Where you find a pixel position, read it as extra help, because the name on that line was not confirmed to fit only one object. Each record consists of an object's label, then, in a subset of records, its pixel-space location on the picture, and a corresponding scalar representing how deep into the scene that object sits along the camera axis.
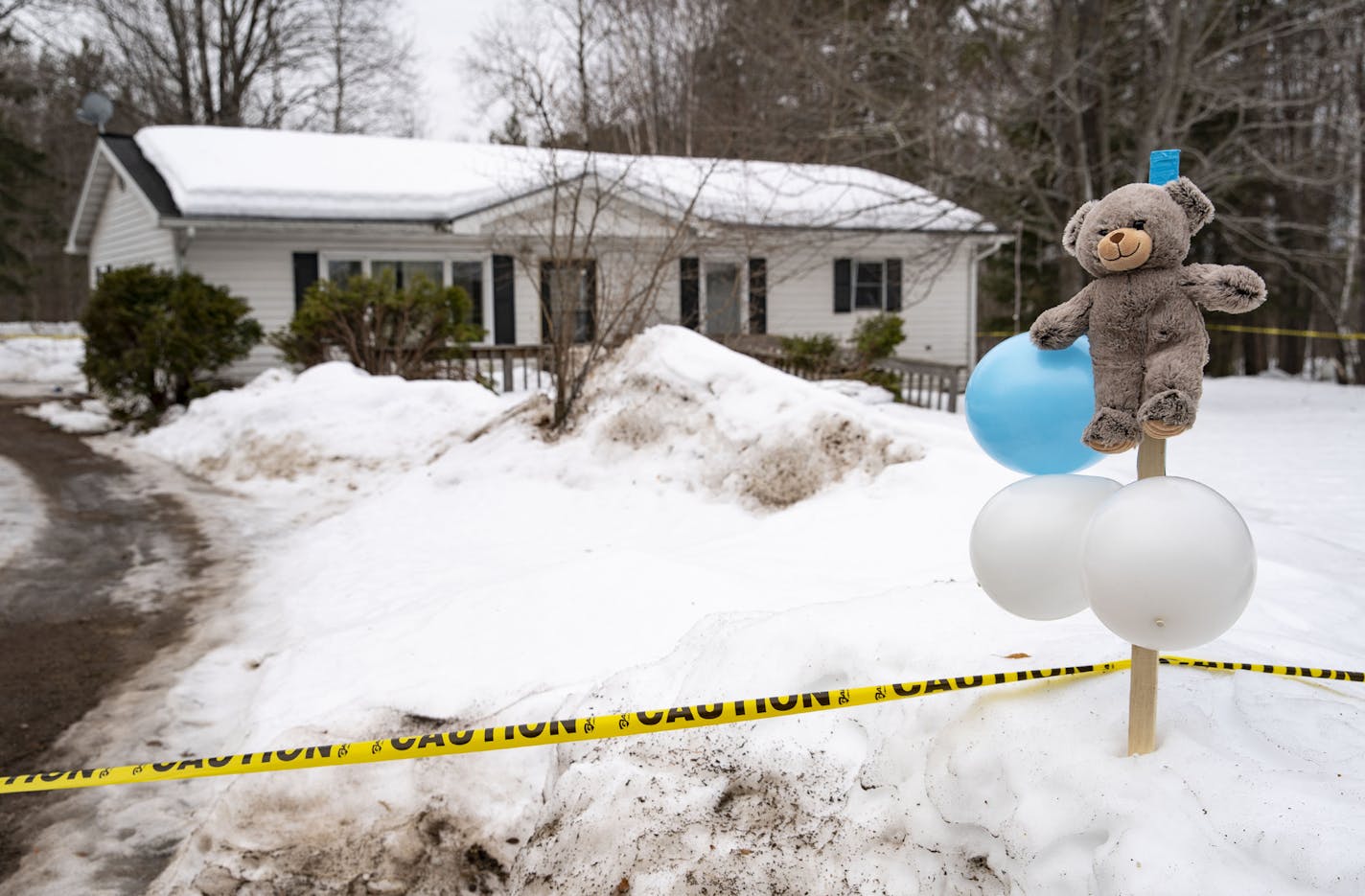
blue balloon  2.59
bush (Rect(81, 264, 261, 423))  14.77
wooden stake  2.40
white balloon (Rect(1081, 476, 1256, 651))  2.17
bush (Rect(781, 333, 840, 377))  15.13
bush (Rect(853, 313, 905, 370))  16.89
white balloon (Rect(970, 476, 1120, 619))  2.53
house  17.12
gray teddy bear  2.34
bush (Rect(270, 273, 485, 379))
○ ○ ○ ○ ○
Please restate, exactly as written, the line that holds "white balloon (Rect(970, 476, 1120, 619))" and all remaining lines of the data above, and only those.

> _RESPONSE TO THE TASK_:
white balloon (Rect(970, 476, 1120, 619))  2.53
house  17.12
gray teddy bear  2.34
bush (Rect(270, 273, 485, 379))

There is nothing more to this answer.